What you have to do -
Rewrite all of the items below, switching every "series" to "line" and keeping everything else the same. Leave out the pictures.

________________

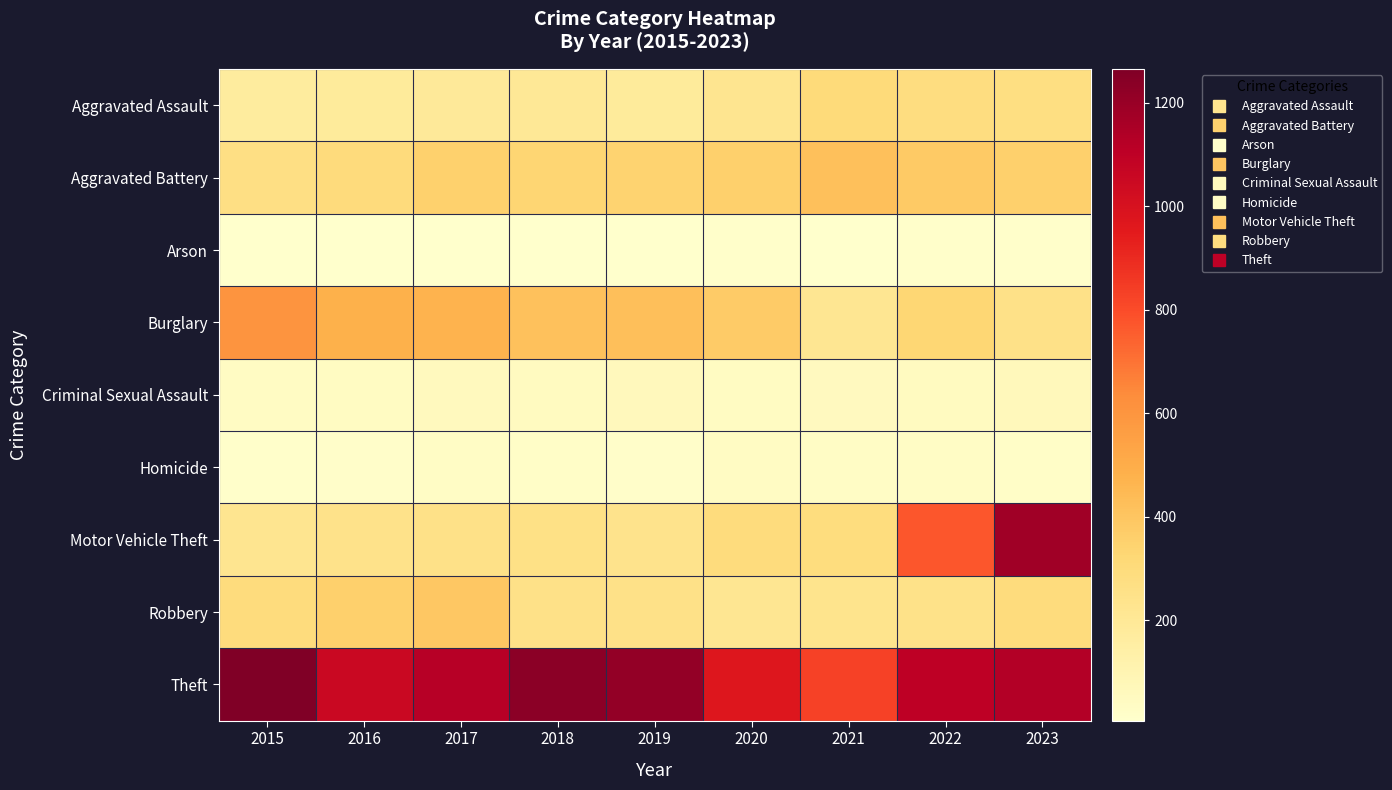

Between 2021 and 2022, which series saw the biggest shift?

Motor Vehicle Theft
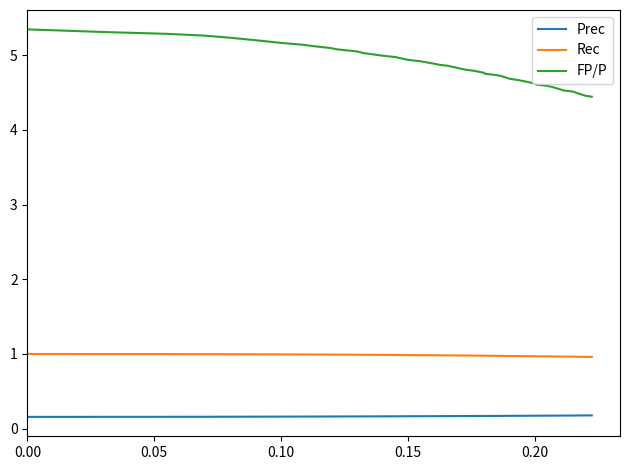

Which series has the largest total across all categories?

FP/P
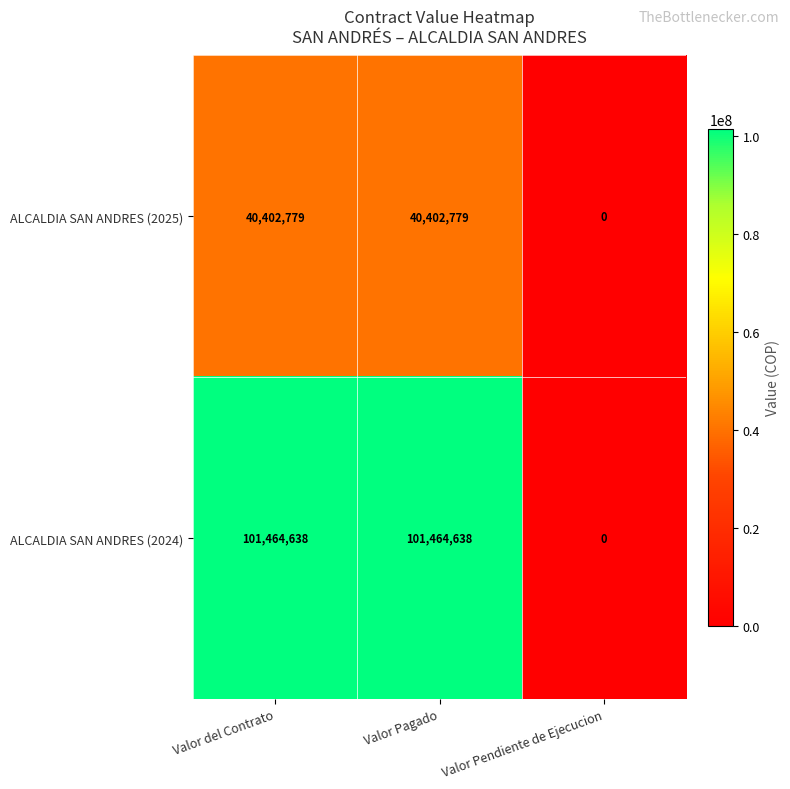

Rank the series by their maximum value, from highest to lowest.

ALCALDIA SAN ANDRES (2024), ALCALDIA SAN ANDRES (2025)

________________

Response to the exercise -
Between 2021 and 2022, which line saw the biggest shift?

Motor Vehicle Theft

Which line has the largest total across all categories?

FP/P

Rank the line by their maximum value, from highest to lowest.

ALCALDIA SAN ANDRES (2024), ALCALDIA SAN ANDRES (2025)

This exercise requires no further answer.